KU professor receives emerging playwright award
LAWRENCE - A professor of English at the University of Kansas has been recognized by a national association as one of the top emerging playwrights.
The American Theatre Critics Association has named assistant professor Darren M. Canady the winner of the 2012 M. Elizabeth Osborn New Play Award, in recognition of his play “Brothers of the Dust.” The award will be presented to him at the association’s conference in June in Chicago.
The Osborn Award is meant to recognize the work of an author who has not yet achieved national stature. “Brothers of the Dust” will be included in the Best Plays Theater Yearbook, and Canady will receive a $1,000 cash prize funded by the Foundation of the American Theatre Critics Association. The award was established in 1993 to honor the memory of Theatre Communications Group and American Theatre play editor M. Elizabeth Osborn.

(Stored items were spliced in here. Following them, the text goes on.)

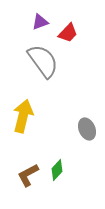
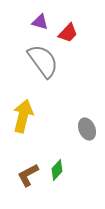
purple triangle: rotated 36 degrees clockwise
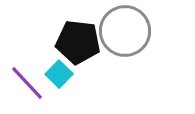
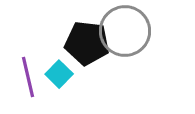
black pentagon: moved 9 px right, 1 px down
purple line: moved 1 px right, 6 px up; rotated 30 degrees clockwise
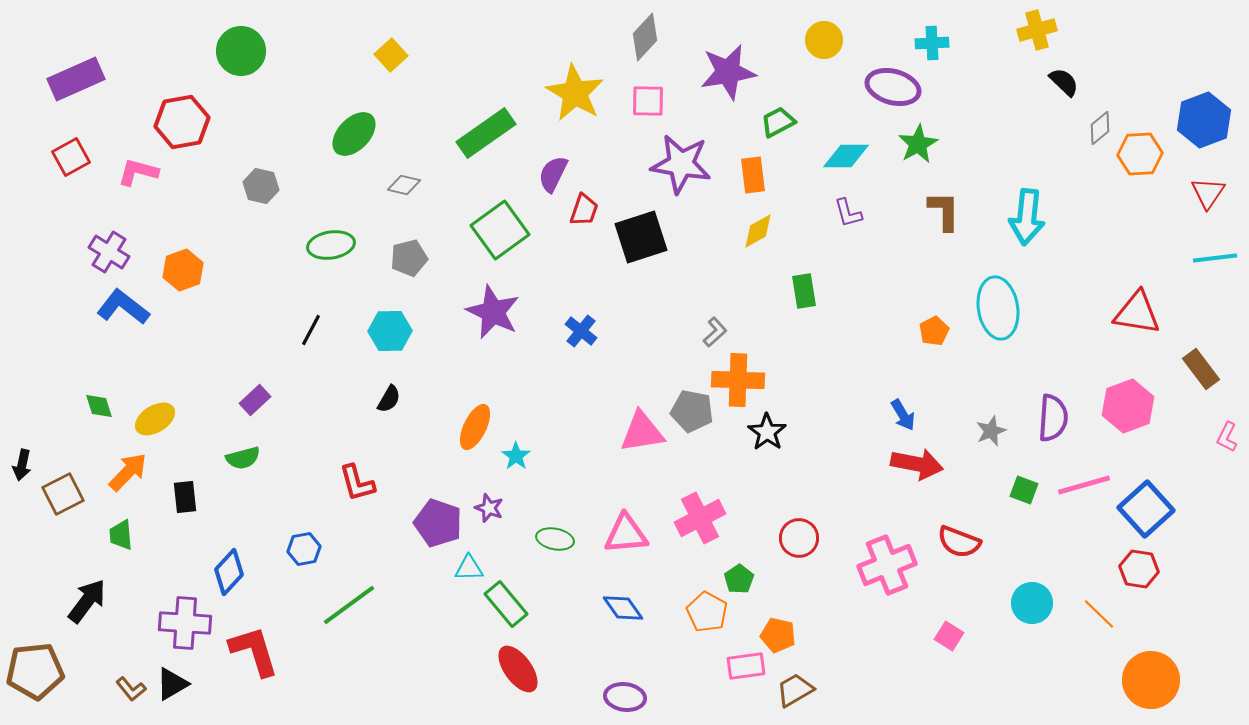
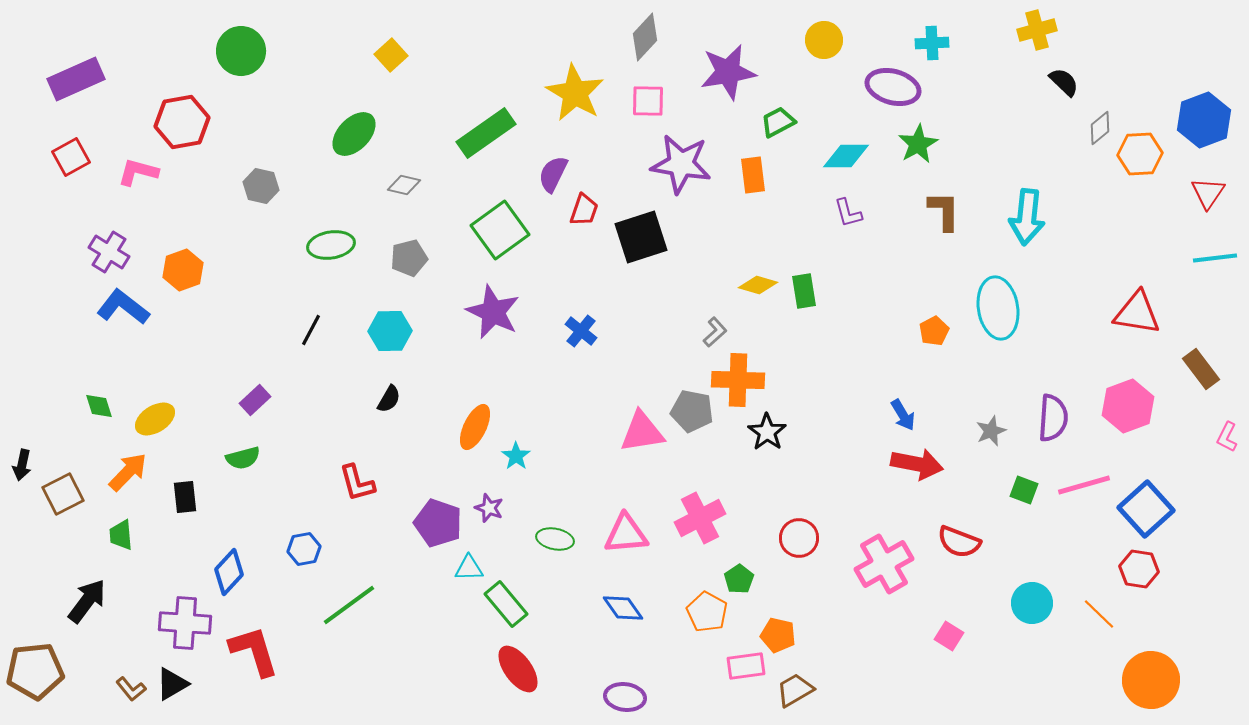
yellow diamond at (758, 231): moved 54 px down; rotated 45 degrees clockwise
pink cross at (887, 565): moved 3 px left, 1 px up; rotated 8 degrees counterclockwise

“Brothers of the Dust” premiered in May 2011 at Congo Square Theatre Company in Chicago and was directed by Daniel Bryant. The play “looks at a farm family in 1958 Arkansas: the brother who stayed to work the land and is discouraging his son from attending college, the wastrel whose entrepreneurial dreams imploded, and the poet pursuing a writing career in Chicago. As secrets emerge, the potential for discovery of oil on the family homestead pits each against the other in a clash of values.”

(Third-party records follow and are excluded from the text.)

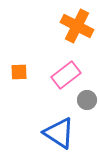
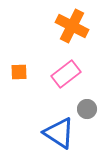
orange cross: moved 5 px left
pink rectangle: moved 1 px up
gray circle: moved 9 px down
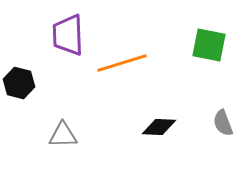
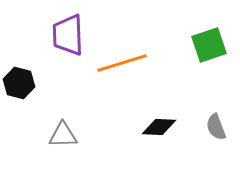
green square: rotated 30 degrees counterclockwise
gray semicircle: moved 7 px left, 4 px down
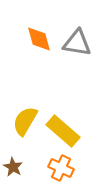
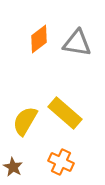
orange diamond: rotated 68 degrees clockwise
yellow rectangle: moved 2 px right, 18 px up
orange cross: moved 6 px up
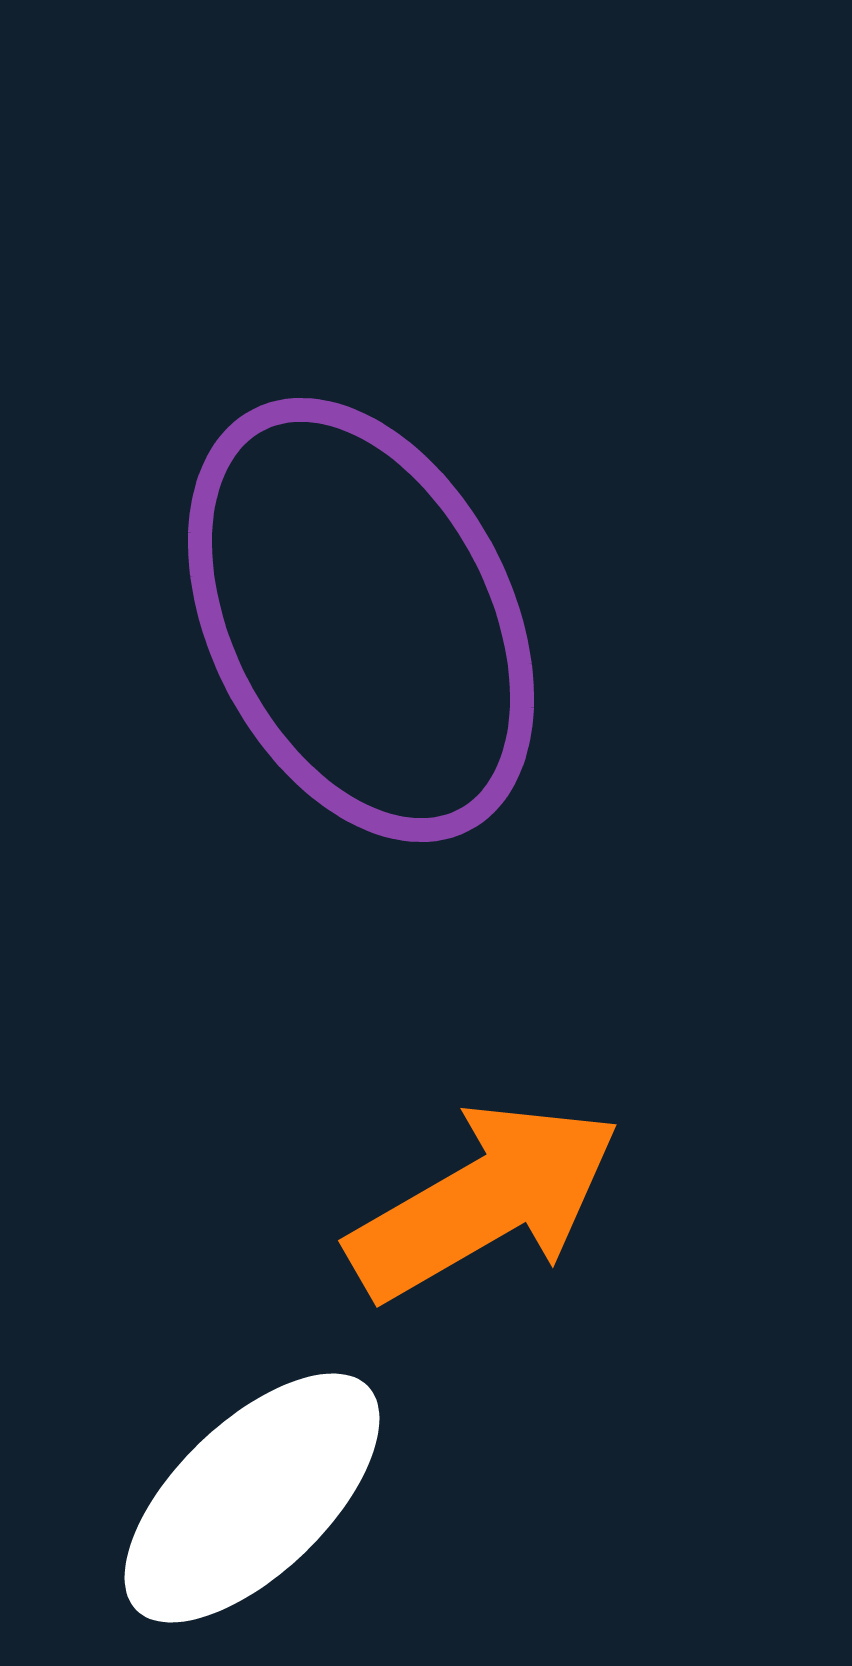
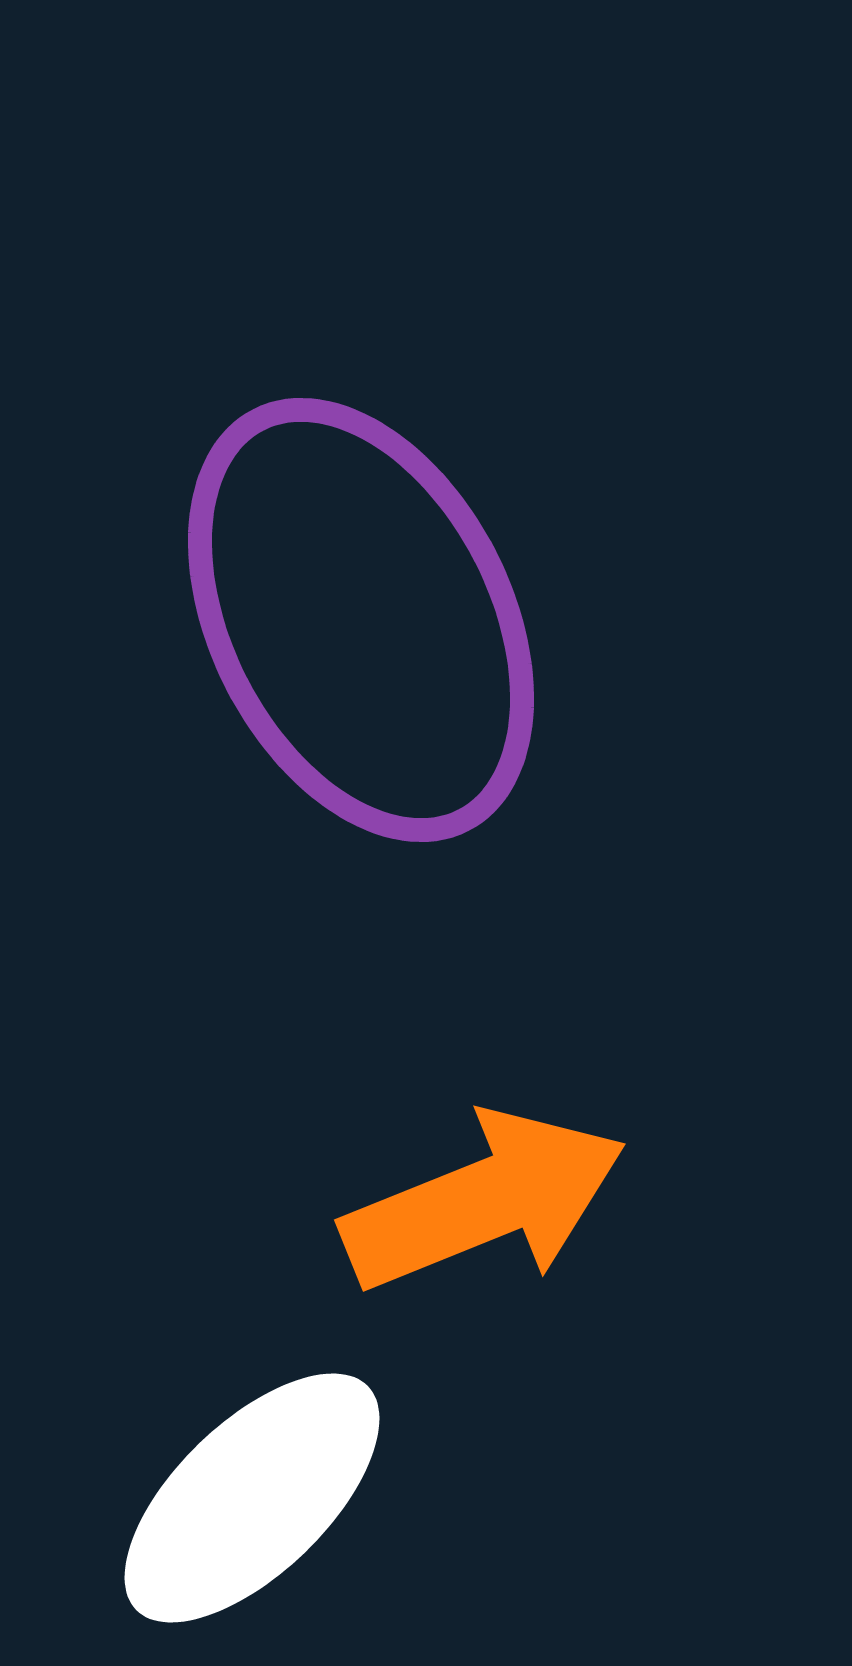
orange arrow: rotated 8 degrees clockwise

Canady has described the play as being rooted in his own family history.
“I grew up hearing, seeing and listening to family stories that were only told if they could be performed with as much blood, life, exuberance and expressiveness as possible,” he said. “Many of these stories grew out of personal journeys experienced against the backdrop of Jim Crow, the Great Migration and the Civil Rights Movement… [I] find myself consistently returning to investigations of family, history and social change in the ever-changing landscape of the American Heartland.”
Currently an assistant professor in the University of Kansas’ English department, Canady holds a B.A. in creative writing from Carnegie Mellon University, an M.F.A. from the Tisch School of the Arts and an Artists’ Diploma from the Juilliard School’s Lila Acheson Wallace American Playwrights program. He has held residencies at America-in-Play, the Dorothy Strelsin New American Writers Group and Pittsburgh Symphony Orchestra. His work has been recognized with the Kendeda Graduate Playwriting Award from the Alliance Theatre in Atlanta and the Lecomte du Nouy Prize from Juilliard.

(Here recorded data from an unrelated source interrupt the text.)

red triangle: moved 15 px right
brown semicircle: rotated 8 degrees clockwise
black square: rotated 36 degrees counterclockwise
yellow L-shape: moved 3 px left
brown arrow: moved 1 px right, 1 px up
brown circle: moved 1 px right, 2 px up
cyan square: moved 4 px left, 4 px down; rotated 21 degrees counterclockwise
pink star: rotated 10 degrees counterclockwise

The Department of English is in the College of Liberal Arts and Sciences at the University of Kansas. The College is the largest and broadest academic unit at KU. Nearly two-thirds of KU students pursue degrees from the College, which offers dozens of diverse majors in natural sciences and mathematics, social and behavioral sciences, humanities, international and interdisciplinary studies, and the arts.